= WORK INSTRUCTIONS =
Check each line of the entries below for the string "concentration"; copy every line where it appears.

= INPUT =
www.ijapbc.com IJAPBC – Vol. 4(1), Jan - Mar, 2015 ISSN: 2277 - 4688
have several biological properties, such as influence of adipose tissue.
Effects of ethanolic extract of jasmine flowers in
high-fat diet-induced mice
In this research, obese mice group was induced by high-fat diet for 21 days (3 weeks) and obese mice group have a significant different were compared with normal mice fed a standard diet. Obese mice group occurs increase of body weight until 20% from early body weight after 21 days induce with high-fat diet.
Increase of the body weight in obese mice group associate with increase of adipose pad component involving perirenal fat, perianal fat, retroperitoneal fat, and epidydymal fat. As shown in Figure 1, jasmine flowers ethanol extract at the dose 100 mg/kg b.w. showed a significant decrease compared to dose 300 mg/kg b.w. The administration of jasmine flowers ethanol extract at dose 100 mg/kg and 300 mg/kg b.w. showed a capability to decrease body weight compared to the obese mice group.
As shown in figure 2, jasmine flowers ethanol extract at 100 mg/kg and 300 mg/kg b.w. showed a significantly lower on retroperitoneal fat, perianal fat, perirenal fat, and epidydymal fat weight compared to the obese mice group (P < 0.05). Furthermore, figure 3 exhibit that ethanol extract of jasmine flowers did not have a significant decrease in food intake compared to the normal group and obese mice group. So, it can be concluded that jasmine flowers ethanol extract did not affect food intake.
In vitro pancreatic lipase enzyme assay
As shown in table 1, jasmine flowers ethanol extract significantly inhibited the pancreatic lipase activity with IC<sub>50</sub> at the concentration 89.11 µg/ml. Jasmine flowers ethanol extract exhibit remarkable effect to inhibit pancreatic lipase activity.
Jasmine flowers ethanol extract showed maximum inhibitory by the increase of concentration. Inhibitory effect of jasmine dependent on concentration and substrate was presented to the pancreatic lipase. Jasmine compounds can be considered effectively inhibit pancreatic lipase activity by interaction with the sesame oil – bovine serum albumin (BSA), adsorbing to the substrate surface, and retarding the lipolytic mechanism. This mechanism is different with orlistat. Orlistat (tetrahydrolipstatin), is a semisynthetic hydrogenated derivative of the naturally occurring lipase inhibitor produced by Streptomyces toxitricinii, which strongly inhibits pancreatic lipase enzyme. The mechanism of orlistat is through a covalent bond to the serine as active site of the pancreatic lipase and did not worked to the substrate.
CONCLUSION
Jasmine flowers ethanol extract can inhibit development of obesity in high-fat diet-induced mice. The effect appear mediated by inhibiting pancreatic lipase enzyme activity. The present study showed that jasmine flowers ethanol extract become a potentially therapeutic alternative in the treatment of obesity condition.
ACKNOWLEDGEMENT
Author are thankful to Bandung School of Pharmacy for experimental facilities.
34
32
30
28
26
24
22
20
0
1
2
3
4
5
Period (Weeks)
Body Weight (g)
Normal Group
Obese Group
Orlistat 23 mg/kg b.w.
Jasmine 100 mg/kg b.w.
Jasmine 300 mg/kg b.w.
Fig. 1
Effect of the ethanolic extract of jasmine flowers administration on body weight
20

= ANSWER =
As shown in table 1, jasmine flowers ethanol extract significantly inhibited the pancreatic lipase activity with IC<sub>50</sub> at the concentration 89.11 µg/ml. Jasmine flowers ethanol extract exhibit remarkable effect to inhibit pancreatic lipase activity.
Jasmine flowers ethanol extract showed maximum inhibitory by the increase of concentration. Inhibitory effect of jasmine dependent on concentration and substrate was presented to the pancreatic lipase. Jasmine compounds can be considered effectively inhibit pancreatic lipase activity by interaction with the sesame oil – bovine serum albumin (BSA), adsorbing to the substrate surface, and retarding the lipolytic mechanism. This mechanism is different with orlistat. Orlistat (tetrahydrolipstatin), is a semisynthetic hydrogenated derivative of the naturally occurring lipase inhibitor produced by Streptomyces toxitricinii, which strongly inhibits pancreatic lipase enzyme. The mechanism of orlistat is through a covalent bond to the serine as active site of the pancreatic lipase and did not worked to the substrate.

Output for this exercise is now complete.